Scale AI publishes its first LLM Leaderboards, ranking AI model performance in specific domains – SiliconANGLE

2024 Is the Year of the Generative AI Election


Artificial intelligence training data provider Scale AI Inc., which serves the likes of OpenAI and Nvidia Corp., today published the results of its first-ever SEAL Leaderboards.

It’s a new ranking system for frontier large language models based on private, curated and unexploitable datasets that attempts to rate their capabilities in common use cases, such as generative AI coding, instruction following, math and multilinguality.

The SEAL Leaderboards show that OpenAI’s GPT family of LLMs ranks first in three of the four initial domains it’s using to rank AI models, with Anthropic PBC’s popular Claude 3 Opus grabbing first place in the fourth category. Google LLC’s Gemini models also did well, ranking joint-first with the GPT models in a couple of the domains.

Scale AI says it created the SEAL Leaderboards because of the lack of transparency around the performance of AI, in a world where there are now hundreds of LLMs available for companies to use. The rankings were developed by Scale AI’s Safety, Evaluations, and Alignment Lab and claim to maintain neutrality and integrity by refusing to divulge the nature of the prompts it uses to evaluate LLMs.

The company notes that though there are other efforts to rank LLMs, such MLCommons’ benchmarks and Stanford HAI’s transparency index, its expertise in AI training data means it’s uniquely positioned to overcome some challenges faced by AI researchers. These include problems around the lack of high-quality evaluation datasets that aren’t contaminated, inconsistent reporting of evaluations, the unverified expertise of evaluators and the lack of adequate tooling to properly understand evaluation results. For instance, Scale AI points out that MLCommon’s benchmarks are publicly available, so companies might train their models specifically to respond accurately to the prompts they use.

SEAL has developed private evaluation datasets to maintain the integrity of its rankings, and its tests are said to be created by verified domain experts. Moreover, both the prompts used and the rankings given are carefully evaluated to ensure trustworthiness, while transparency is ensured by publishing a clear explanation of the evaluation methodology used.

Scale AI said that in the Scale Coding domain, each model was compared with every other model in the evaluation on a randomly selected prompt, at least 50 times to ensure the accuracy of the results. The Coding evaluation attempts to assess each model’s ability to generate computer code, and the leaderboard shows that OpenAI’s GPT-4 Turbo Preview and GPT-4o models came in joint-first with Google’s Gemini 1.5 Pro (post I/O).

They are ranked joint first because Scale AI only claims a 95% confidence in its evaluation scores, and there was very little difference among the top three. That said, GPT-4 Turbo Preview appears to have a slight edge, generating a score of 1155, with GPT-4o coming second with 1144 and Gemini 1.5 Pro (Post I/O) earning 1112 points.

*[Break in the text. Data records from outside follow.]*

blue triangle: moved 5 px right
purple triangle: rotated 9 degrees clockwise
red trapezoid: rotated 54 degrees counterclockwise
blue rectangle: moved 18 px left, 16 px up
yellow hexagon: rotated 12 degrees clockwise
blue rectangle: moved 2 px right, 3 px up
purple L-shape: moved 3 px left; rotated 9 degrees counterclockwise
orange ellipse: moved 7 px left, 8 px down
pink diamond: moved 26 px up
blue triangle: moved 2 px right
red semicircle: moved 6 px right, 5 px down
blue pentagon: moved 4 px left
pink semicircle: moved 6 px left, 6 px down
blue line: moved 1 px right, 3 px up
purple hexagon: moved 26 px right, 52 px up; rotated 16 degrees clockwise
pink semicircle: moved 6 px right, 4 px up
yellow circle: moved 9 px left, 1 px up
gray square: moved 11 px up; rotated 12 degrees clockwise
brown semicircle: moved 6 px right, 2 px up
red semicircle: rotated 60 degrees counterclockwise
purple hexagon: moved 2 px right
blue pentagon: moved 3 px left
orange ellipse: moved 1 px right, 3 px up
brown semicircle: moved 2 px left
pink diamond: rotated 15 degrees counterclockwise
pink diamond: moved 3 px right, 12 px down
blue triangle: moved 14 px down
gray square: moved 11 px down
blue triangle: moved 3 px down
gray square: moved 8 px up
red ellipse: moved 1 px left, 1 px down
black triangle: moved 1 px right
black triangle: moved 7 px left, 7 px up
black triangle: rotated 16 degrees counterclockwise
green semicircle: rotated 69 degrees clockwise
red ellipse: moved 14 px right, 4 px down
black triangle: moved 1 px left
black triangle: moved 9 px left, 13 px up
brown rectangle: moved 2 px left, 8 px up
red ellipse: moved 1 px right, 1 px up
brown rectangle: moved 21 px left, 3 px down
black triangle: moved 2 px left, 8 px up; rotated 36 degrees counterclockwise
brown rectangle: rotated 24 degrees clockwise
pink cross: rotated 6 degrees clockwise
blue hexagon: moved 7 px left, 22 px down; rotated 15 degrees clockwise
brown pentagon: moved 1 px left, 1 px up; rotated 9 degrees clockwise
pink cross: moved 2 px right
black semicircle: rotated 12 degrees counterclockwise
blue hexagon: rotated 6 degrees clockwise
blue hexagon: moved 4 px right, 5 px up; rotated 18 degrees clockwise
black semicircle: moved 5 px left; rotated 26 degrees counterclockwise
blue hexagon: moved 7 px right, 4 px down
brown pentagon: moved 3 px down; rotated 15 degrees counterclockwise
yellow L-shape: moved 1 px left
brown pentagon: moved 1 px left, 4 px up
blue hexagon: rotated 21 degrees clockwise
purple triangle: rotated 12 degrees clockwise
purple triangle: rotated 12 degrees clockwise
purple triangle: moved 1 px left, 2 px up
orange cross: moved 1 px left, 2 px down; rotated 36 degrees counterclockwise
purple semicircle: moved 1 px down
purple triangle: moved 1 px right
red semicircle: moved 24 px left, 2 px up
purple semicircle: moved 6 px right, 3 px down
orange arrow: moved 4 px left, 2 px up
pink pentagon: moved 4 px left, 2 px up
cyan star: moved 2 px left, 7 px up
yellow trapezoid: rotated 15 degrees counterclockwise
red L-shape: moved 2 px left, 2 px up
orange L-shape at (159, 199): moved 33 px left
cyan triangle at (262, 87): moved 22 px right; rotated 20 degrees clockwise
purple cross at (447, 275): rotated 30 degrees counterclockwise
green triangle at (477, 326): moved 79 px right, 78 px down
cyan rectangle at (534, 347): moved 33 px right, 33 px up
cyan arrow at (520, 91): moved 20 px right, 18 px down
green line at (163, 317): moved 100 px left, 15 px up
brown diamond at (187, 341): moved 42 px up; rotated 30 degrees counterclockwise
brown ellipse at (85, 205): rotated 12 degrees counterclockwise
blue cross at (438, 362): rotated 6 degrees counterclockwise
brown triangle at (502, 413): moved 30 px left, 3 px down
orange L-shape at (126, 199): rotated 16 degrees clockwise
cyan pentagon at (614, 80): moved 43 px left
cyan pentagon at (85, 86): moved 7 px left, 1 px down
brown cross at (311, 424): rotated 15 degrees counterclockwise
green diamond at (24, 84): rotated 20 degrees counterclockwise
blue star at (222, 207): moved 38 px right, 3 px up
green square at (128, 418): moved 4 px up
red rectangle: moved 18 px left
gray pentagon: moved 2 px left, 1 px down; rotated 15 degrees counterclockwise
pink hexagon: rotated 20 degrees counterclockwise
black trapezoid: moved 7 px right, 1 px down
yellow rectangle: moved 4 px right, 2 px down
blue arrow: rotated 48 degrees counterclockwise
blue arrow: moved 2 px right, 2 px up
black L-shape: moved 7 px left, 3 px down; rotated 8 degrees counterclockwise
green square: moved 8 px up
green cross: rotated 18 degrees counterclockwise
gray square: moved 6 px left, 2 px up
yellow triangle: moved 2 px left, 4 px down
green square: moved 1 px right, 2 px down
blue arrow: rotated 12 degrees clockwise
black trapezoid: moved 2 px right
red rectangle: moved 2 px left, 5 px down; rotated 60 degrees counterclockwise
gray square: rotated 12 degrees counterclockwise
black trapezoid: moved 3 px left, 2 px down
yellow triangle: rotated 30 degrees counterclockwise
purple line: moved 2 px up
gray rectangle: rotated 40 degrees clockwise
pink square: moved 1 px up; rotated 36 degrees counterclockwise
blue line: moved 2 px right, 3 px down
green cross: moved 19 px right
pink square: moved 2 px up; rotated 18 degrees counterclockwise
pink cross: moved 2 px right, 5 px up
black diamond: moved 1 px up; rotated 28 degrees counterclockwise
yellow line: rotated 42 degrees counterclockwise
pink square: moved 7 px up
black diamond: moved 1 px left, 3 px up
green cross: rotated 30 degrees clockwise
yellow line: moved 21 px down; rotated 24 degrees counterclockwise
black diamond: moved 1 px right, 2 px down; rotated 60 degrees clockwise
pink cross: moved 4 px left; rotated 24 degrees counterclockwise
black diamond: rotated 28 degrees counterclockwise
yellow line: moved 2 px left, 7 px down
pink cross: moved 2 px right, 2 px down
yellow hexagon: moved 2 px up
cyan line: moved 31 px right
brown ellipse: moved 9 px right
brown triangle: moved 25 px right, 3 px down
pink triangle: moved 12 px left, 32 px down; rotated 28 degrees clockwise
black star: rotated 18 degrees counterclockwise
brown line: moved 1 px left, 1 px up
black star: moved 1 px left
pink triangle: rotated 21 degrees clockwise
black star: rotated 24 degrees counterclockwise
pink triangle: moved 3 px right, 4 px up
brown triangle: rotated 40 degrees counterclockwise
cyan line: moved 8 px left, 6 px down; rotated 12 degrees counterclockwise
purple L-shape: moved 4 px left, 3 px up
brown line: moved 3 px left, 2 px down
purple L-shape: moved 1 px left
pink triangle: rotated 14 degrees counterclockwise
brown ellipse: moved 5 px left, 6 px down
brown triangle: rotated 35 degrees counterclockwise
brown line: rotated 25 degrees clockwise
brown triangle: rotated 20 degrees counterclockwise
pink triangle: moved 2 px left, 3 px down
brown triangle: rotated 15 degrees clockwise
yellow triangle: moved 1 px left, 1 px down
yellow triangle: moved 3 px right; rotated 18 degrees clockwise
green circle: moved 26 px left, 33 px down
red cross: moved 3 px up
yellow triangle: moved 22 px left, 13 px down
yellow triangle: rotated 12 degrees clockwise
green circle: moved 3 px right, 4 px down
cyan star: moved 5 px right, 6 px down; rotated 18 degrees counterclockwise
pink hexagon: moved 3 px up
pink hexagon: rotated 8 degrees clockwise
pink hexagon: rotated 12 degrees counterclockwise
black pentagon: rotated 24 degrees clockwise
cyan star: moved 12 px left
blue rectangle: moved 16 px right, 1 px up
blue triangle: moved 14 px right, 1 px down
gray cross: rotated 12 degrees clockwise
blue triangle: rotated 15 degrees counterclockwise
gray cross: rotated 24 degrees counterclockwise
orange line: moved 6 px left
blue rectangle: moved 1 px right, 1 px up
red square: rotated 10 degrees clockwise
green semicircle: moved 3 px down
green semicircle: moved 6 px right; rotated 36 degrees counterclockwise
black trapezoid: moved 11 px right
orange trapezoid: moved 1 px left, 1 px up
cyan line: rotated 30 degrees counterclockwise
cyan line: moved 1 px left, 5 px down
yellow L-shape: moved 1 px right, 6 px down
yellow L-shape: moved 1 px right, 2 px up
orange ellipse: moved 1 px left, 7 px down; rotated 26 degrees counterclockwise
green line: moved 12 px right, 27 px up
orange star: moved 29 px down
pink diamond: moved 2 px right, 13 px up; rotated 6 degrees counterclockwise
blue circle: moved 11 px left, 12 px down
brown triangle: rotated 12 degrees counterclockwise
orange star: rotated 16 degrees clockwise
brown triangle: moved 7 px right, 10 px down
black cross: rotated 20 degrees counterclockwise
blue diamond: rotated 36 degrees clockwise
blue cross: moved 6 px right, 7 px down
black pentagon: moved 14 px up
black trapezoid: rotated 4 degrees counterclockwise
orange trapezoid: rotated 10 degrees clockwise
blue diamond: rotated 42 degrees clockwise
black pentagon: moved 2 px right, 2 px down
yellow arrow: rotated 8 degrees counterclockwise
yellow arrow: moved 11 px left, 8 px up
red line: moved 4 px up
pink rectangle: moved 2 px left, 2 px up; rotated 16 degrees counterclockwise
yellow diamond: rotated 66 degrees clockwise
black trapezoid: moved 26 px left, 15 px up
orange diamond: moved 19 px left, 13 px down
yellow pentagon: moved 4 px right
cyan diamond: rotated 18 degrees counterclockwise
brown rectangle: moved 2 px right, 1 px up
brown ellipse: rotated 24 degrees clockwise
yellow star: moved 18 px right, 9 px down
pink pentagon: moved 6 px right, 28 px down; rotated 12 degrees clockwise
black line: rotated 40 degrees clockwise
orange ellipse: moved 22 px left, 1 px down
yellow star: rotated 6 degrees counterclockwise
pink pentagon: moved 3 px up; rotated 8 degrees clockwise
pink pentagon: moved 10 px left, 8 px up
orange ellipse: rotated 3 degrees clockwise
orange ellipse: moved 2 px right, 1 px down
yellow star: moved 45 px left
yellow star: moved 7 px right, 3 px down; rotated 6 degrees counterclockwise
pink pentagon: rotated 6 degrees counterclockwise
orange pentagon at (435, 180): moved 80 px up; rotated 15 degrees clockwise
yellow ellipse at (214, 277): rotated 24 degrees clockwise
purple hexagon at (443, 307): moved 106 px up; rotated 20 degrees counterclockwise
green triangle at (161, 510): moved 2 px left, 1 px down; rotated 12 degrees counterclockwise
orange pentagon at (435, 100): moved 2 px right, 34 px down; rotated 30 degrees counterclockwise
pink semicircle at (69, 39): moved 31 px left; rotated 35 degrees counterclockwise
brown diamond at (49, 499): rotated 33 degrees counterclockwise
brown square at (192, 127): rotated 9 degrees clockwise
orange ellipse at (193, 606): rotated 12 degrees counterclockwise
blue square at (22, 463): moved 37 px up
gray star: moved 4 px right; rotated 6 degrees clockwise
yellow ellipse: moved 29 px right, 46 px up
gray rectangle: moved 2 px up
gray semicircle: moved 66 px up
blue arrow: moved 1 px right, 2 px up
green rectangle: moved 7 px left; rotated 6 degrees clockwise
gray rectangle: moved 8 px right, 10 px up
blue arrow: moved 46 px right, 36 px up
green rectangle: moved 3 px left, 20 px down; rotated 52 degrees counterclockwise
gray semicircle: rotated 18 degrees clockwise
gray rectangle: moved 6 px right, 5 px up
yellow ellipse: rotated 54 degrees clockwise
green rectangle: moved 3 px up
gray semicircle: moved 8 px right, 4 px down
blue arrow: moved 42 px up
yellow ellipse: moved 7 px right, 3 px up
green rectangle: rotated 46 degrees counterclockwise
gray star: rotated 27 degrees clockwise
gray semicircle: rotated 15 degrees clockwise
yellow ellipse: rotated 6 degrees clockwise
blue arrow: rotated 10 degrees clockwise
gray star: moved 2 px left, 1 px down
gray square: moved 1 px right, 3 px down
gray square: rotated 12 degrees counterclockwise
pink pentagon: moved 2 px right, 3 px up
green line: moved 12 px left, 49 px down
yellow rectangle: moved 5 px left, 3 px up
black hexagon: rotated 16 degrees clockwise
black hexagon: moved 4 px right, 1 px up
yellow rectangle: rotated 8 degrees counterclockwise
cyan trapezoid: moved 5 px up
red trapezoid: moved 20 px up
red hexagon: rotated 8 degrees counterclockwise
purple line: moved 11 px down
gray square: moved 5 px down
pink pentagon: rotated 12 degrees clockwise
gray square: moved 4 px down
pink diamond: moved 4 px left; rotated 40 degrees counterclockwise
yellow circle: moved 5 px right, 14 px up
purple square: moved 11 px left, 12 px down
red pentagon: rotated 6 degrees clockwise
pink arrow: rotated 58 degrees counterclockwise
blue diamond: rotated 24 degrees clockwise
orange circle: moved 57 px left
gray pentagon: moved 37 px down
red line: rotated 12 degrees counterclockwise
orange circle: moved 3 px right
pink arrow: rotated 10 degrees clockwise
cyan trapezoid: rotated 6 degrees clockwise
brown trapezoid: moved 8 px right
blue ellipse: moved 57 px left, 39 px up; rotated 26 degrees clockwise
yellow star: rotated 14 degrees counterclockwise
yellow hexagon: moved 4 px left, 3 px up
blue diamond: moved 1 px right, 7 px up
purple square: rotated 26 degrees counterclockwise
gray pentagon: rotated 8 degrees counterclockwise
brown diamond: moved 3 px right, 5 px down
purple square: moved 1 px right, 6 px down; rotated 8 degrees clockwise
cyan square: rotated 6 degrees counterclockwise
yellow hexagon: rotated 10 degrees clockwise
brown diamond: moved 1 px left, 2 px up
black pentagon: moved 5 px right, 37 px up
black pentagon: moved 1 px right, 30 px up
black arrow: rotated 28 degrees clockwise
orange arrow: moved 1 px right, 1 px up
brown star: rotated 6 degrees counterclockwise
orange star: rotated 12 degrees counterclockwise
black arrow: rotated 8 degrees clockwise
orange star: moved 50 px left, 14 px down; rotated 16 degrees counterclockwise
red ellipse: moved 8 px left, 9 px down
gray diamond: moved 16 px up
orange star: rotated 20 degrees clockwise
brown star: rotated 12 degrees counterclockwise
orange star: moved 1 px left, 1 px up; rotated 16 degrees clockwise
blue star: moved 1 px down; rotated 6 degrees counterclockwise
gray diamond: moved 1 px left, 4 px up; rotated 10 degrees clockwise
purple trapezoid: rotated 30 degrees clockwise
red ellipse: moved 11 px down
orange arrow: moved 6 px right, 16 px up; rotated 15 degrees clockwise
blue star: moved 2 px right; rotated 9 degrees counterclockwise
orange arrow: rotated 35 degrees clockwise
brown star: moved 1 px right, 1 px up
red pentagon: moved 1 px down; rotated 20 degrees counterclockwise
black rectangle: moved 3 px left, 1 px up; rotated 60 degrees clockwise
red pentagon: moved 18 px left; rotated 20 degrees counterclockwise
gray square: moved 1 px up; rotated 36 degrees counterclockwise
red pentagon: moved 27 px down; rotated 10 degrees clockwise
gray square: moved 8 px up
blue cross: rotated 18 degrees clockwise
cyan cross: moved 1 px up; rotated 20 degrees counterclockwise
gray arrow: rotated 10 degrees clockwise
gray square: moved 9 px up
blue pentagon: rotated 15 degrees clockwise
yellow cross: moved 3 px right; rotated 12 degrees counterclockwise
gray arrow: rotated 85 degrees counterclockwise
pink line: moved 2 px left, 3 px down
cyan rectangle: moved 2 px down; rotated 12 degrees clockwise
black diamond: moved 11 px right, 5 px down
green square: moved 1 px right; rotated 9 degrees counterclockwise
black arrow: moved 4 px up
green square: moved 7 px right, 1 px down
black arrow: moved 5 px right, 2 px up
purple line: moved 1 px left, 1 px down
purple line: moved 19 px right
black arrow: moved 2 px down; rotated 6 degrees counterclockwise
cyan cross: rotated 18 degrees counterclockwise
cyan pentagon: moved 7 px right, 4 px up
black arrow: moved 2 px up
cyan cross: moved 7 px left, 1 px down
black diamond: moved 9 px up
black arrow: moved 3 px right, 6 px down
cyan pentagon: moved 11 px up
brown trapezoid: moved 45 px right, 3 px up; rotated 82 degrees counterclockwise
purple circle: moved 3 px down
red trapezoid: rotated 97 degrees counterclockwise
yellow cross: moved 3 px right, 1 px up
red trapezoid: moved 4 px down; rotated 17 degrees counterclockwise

In the Multilingual domain, GPT-4o and Gemini 1.5 Pro (Post I/O) shared first place, with scores of 1139 and 1129, respectively, followed by GPT-4 Turbo and Gemini Pro 1.5 (Pre I/O) sharing third place.

GPT-4o also came out on top in the Instruction Following domain, registering a score of 88.57, with GPT-4 Turbo Preview claiming second at 87.64. The results suggest Google still has some work to do in this area, because OpenAI’s closest competitors were Meta Platforms Inc.’s open-source Llama 3 70b Instruct, with a score of 85.55, and Mistral’s Mistral Large Latest LLM, which recorded a score of 85.34.

Finally, Scale AI tested the LLMs on their Math abilities. Anthropic’s Claude 3 Opus proved to be top dog, with a 95.19 score, enough to give it an undisputed first place, ahead of GPT-4 Turbo Preview at 95.10 and GPT-4o, which achieved 94.85.

The comparisons are interesting, but it seems they don’t yet tell the full story, as there are plenty of high-profile LLMs that appear to have been left out of the evaluations. For instance, AI21 Labs Inc.’s Jurassic and Jamba and Cohere Inc.’s Aya and Command LLMs are notably absent from all four of the assessments, as are the Grok models built by Elon Musk’s generative AI startup xAI Corp.

The good news is that Scale AI may address the incompleteness of the SEAL Leaderboards. It says it intends to update its rankings multiple times a year to ensure they’re kept up to date. It will add new frontier models “as they become available.” In addition, it plans to add new domains to the leaderboards, as it bids to become the most trusted third-party evaluator of LLMs.